This week, The Pickup dropped its most-shared story yet: Henry Roanhorse Gray’s account of his time spent with the LGBTQ+ gun clubs popping up in and around Tulsa. This got us thinking: What do The Pickup readers think about guns?
It's an incredibly contentious topic. Come-and-take-it 2nd Amendment insisters live next door to total pacifists, and people along every inch of that spectrum exist, we’ve recently learned, on both sides of the American political divide.
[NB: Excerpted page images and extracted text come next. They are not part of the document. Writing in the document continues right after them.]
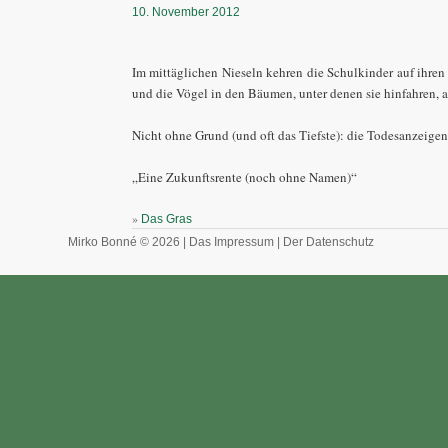
10. November 2012
Im mittäglichen Nieseln kehren die Schulkinder auf ihren
und die Vögel in den Bäumen, unter denen sie hinfahren, a
Nicht ohne Grund (und oft das Tiefste): die Todesanzeigen
„Eine Zukunftsrente (noch ohne Namen)“
»
Das Gras
Mirko Bonné © 2026 |
Das Impressum
|
Der Datenschutz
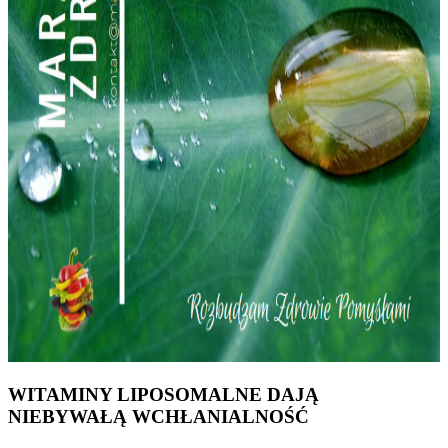
WITAMINY LIPOSOMALNE DAJĄ
NIEBYWAŁĄ WCHŁANIALNOŚĆ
Even with being raised rural, and having an after-school job where I weighed dead deer for the game and fish warden of Rogers County, I never touched a gun until I was around 29. As a budding pacifist, I took it as a point of pride. But after having a safe experience with some gun-safety training and supportive friends, I’m a little less scared of them than I was.
Still, there are issues. Eight in ten murders in the U.S. involve a gun, and recent years have seen the highest number of U.S. gun deaths (homicides + suicides) on record. The U.S. gun death rate is up to four times that of similar wealthy nations. The conundrum is obvious: Who wouldn’t be led to consider arming themselves to protect against a rising level of violence? There’s not an easy answer. I haven’t bought one, but I’m not ruling it out.
Obviously, it’s not all horror and fear. Some people manage to have a perfectly fun and legal time on shooting ranges and hunting trips. Henry's story, I think, navigated that tension quite well. If you haven't read that story yet, go read it now.
How about you? What’s your history with firearms? Do you shoot? How do you deal with firearm safety, and how do you talk to your children, if you have them, about it?
As always, feel free to disregard this prompt and talk about anything you want. It’s your website today, after all.